● **What needs to be done**
Reproduce the passage below on U.S. trade strategy in the Asia-Pacific word for word, everything from "The U.S. is" down to "and security issues.".

● **Text excerpt**

The U.S. is stepping up efforts to gain more influence in Asia-Pacific through participation in more regional institutions and negotiations on the Trans-Pacific Partnership (TPP) trade deal. U.S. foreign policy seeks to shape the future of the region in an attempt to dominate economic, political and security issues.
There are concerns over the rise of trade agreements in the Asia-Pacific by U.S. competitors that could greatly affect its interests. The TPP is seen by many as a key component of America's trade strategy for further engagement in the region. A U.S. government fact sheet describes the TPP as a, "potential platform for economic integration across the Asia Pacific region. The United States will engage with an initial group of seven like-minded countries, Singapore, Chile, New Zealand, Brunei, Australia, Peru, and Vietnam, to craft a platform for a high-standard, comprehensive agreement - one that reflects U.S. priorities and values - with these and additional Asia-Pacific partners." The TPP is open to other countries with Canada, Malaysia and the Philippines, among some of the nations that have shown interest in joining. It has been suggested that the U.S. may want the current eight partnership countries to reach an initial high-quality agreement before bringing others into the pact. In an effort to play a more dominant role, the TPP could be a means to address long-standing U.S. economic interests in Asia and be used to counter increasing Chinese trade in the region.

● **Supplied information**
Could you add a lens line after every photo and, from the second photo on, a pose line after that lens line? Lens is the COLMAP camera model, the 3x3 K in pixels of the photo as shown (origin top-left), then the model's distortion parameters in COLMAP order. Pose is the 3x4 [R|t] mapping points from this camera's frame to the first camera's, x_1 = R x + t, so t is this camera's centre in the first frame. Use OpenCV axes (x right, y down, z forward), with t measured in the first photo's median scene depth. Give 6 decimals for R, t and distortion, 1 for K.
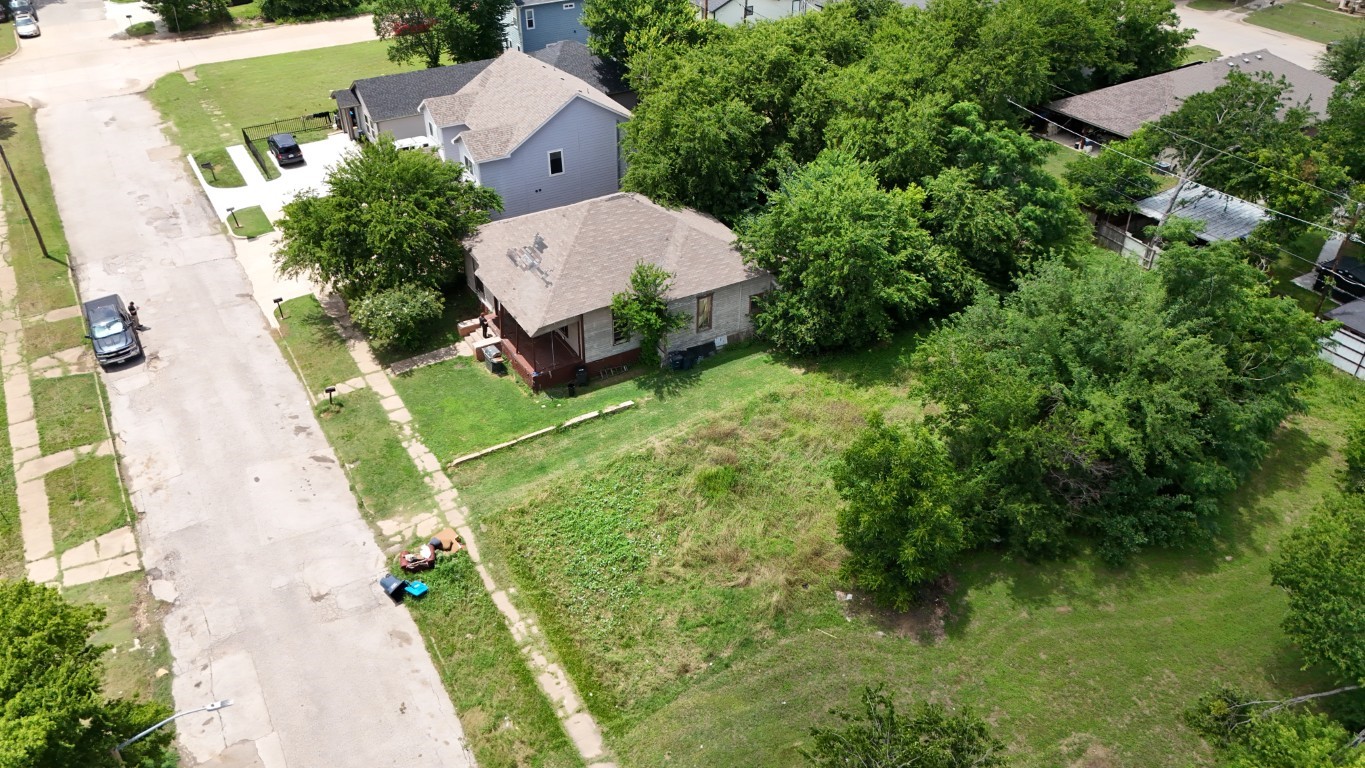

...

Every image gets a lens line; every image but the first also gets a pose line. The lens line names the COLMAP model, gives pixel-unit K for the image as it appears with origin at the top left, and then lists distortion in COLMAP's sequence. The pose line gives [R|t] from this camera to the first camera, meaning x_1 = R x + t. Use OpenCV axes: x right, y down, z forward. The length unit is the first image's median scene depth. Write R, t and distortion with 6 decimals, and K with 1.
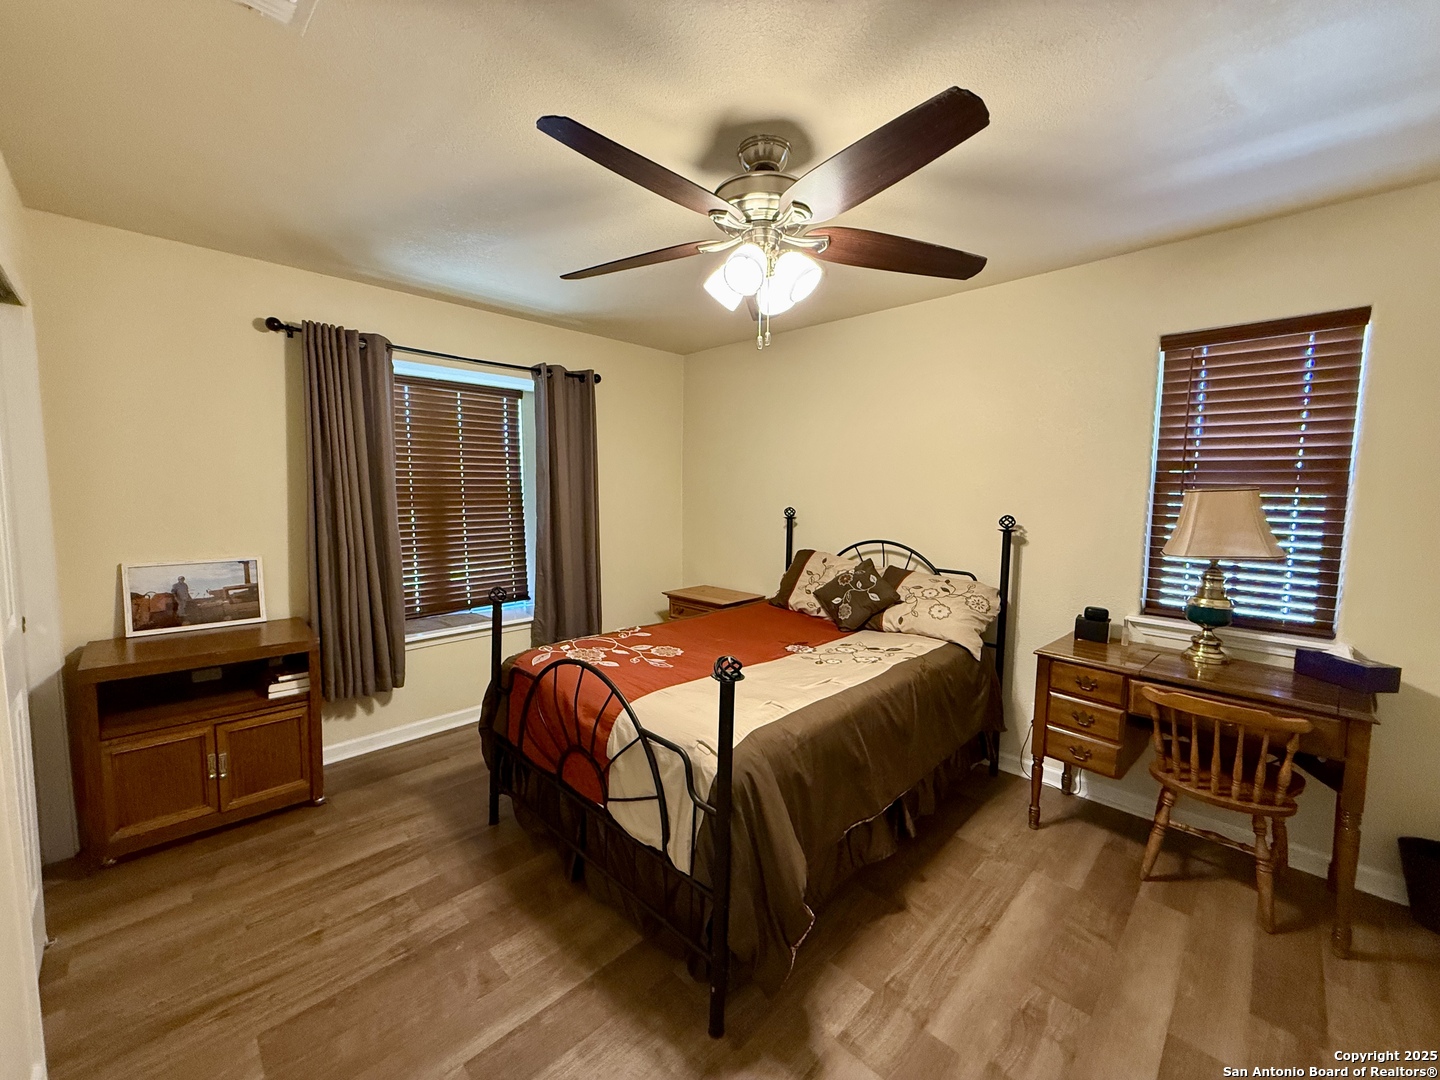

● **Reply**
The U.S. is stepping up efforts to gain more influence in Asia-Pacific through participation in more regional institutions and negotiations on the Trans-Pacific Partnership (TPP) trade deal. U.S. foreign policy seeks to shape the future of the region in an attempt to dominate economic, political and security issues.